From Minimalism to “No Style”

It would be hard to find a night sky darker than the one over U.S. Route 67, on the way to Marfa, Texas. According to some accounts, it would be more difficult to miss the strange, floating balls of colored light known as the Marfa Lights, which occasionally float against the jet black horizon. Ever since the mysterious lights where “discovered” in 1883, crowds of onlookers have made their way to Marfa, hoping to catch a glimpse of the mysterious phenomenon.
Whether you believe in the lights or not, the wide-open sky acts as an ideal blank canvas for the dancing lights. The effect must not have been lost on Donald Judd, one of Minimalism’s most famous figures, when he arrived in Marfa in 1971. Suffering from a brain overload after living and thriving in the New York City art scene for years, Judd rented a house in the wayward town. Over time, he amassed multiple buildings throughout the area and filled them with his sculpture and furniture.

Judd converted old military buildings into art galleries, knocking out walls and opening up spaces to the stark Texas sunlight. One old artillery shed in particular (pictured above) became the home of 100 milled aluminum box sculptures. Light floods into the space and bounces through the works. Each sculpture encapsulates it’s own unique, spatial dynamic that changes with the daily shifting of sunlight.
Judd intended his work to invoke an elemental object-ness that went beyond symbolism or illusory effects. He hoped that his work went beyond style — that it invoked “things” in themselves. In order to understand his work’s presence, one needed to come face to face with it in the most stark conditions possible. The landscape of Marfa provided Judd with this tabula rasa.
It’s interesting that while Minimalism (a term Judd himself despised) has become just one more art movement of the past, the “style” itself has become a valued tool in the exhibition of online design and artwork. The goal of minimal website design is the put the user interface in the background as a way to showcase content, be it images, video, or text. A few generic examples, taken from Minimal sites (where else?) illustrate the concept well.

The branding company Marque contains nothing but text, images, and a couple lines against a grey background. The approach is pretty standard: fonts are correctly sized for readability; the interface is straightforward; the background is a variation of white (although black is a sometimes acceptable alternative). The page simply focuses on the work itself, and if your work is good, then you’ll land your client.
Curt Cloninger, in his book Fresher Styles for Web Designers, talks about minimal website design and outlines a similar concept he calls “No Style.” The goal of Minimal design is to make the design vanish completely. However, some interface design is always necessary, and that uniqueness, be it in the navigation or font choice, will necessarily thwart the goal of eliminating design. At this point, Cloninger brings up the example of advertising agency Modernista!

════════════════════

• **Required action 1**
Can you write out word for word the part of the stored records that opens with the line containing "From a real-world perspective, is brown" and closes with the line containing "Thinner between the", both lines included?

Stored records

════════════════════

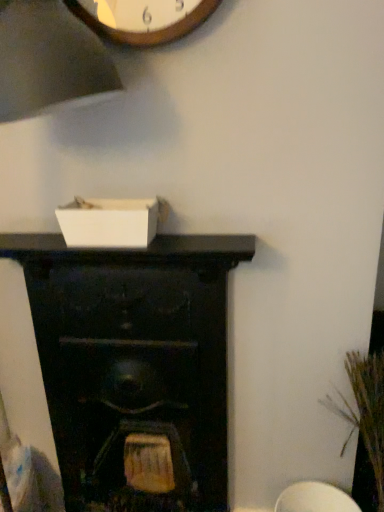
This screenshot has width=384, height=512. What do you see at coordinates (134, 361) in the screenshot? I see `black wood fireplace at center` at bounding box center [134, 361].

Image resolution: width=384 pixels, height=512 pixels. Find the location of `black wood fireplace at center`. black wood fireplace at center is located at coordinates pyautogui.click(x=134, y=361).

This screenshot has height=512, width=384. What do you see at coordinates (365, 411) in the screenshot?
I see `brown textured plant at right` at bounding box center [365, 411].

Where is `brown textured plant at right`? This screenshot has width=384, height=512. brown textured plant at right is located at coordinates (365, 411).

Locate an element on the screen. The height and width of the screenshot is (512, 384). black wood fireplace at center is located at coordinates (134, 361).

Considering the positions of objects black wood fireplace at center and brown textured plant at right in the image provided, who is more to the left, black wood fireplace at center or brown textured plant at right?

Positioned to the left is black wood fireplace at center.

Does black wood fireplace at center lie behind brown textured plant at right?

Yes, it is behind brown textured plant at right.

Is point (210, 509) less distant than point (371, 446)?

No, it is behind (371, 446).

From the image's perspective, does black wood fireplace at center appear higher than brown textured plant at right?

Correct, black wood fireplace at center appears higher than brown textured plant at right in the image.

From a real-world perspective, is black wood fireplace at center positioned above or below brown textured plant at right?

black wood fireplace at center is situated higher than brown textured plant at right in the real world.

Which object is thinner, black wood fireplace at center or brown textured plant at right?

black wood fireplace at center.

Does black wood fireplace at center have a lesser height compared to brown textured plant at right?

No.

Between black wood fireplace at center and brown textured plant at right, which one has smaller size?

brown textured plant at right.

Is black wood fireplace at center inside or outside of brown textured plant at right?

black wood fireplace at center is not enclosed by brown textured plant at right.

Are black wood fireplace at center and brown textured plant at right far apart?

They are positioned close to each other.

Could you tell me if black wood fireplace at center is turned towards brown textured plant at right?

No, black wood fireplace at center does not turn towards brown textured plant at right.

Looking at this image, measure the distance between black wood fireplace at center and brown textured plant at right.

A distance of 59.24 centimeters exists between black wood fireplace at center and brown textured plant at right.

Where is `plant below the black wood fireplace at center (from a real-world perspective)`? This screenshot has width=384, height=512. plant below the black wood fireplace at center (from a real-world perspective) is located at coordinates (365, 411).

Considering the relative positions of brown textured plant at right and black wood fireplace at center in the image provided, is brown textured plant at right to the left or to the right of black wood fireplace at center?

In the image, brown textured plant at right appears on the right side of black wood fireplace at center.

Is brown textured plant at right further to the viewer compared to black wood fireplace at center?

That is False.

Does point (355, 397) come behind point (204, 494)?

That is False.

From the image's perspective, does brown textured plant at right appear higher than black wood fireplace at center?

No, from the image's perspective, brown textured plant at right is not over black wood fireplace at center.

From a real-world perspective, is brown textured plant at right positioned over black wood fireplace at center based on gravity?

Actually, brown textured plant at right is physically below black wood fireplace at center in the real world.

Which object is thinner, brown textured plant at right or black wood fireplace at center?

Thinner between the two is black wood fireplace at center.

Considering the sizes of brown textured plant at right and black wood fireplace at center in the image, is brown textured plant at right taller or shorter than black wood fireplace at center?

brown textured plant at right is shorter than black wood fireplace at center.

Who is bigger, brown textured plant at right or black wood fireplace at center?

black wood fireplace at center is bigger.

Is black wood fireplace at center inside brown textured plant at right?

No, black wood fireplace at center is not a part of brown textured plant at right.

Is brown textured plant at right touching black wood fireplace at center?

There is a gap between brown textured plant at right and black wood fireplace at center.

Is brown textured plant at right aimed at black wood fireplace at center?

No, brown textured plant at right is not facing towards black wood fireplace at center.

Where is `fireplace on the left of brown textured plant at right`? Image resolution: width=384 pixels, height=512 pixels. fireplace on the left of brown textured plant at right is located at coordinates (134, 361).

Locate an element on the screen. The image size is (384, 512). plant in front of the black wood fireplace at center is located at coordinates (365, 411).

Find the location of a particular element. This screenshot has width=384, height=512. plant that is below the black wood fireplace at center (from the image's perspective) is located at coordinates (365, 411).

════════════════════

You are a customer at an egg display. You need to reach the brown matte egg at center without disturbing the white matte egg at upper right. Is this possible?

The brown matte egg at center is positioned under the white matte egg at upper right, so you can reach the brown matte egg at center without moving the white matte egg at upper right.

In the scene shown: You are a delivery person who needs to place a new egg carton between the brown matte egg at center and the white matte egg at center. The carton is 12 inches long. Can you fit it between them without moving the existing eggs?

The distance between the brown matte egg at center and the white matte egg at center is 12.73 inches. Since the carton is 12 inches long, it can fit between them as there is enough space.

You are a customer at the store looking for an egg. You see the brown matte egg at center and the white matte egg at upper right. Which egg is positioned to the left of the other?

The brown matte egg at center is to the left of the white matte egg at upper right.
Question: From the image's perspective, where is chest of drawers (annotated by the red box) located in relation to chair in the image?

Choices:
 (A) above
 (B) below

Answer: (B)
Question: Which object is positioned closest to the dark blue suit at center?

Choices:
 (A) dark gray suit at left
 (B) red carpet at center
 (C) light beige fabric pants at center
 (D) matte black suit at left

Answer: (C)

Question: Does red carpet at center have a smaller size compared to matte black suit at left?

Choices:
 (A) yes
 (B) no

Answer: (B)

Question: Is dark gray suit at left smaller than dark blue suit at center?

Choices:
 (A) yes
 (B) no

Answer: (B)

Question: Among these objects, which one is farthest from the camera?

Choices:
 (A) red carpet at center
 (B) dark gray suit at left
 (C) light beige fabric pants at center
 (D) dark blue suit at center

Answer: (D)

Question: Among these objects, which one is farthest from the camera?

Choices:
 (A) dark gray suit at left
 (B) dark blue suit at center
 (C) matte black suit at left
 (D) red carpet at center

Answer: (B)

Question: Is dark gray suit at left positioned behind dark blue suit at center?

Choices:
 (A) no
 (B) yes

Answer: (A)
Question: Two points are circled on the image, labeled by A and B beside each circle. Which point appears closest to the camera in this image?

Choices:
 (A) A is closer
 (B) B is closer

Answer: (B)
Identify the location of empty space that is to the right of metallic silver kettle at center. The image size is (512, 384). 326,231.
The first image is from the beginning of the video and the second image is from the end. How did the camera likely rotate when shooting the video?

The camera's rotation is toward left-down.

════════════════════

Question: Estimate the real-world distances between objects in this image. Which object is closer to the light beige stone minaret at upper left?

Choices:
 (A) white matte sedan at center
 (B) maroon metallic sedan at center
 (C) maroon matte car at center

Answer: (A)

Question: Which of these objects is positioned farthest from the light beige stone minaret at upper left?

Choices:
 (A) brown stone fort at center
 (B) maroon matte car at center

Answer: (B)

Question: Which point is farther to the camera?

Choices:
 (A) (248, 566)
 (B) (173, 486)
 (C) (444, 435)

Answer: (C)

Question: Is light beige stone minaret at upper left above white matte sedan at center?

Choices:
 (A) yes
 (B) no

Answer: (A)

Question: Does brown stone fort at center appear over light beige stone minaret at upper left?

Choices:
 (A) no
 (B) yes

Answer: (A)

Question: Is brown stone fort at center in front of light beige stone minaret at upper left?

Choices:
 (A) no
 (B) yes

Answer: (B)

════════════════════

• **Required action 2**
Could you pull out, verbatim, the part of the Minimalism article that opens with the words "Judd intended his" and closes with "the concept well."?

• **Result 1**
From a real-world perspective, is brown textured plant at right positioned over black wood fireplace at center based on gravity?

Actually, brown textured plant at right is physically below black wood fireplace at center in the real world.

Which object is thinner, brown textured plant at right or black wood fireplace at center?

Thinner between the two is black wood fireplace at center.

• **Result 2**
Judd intended his work to invoke an elemental object-ness that went beyond symbolism or illusory effects. He hoped that his work went beyond style — that it invoked “things” in themselves. In order to understand his work’s presence, one needed to come face to face with it in the most stark conditions possible. The landscape of Marfa provided Judd with this tabula rasa.
It’s interesting that while Minimalism (a term Judd himself despised) has become just one more art movement of the past, the “style” itself has become a valued tool in the exhibition of online design and artwork. The goal of minimal website design is the put the user interface in the background as a way to showcase content, be it images, video, or text. A few generic examples, taken from Minimal sites (where else?) illustrate the concept well.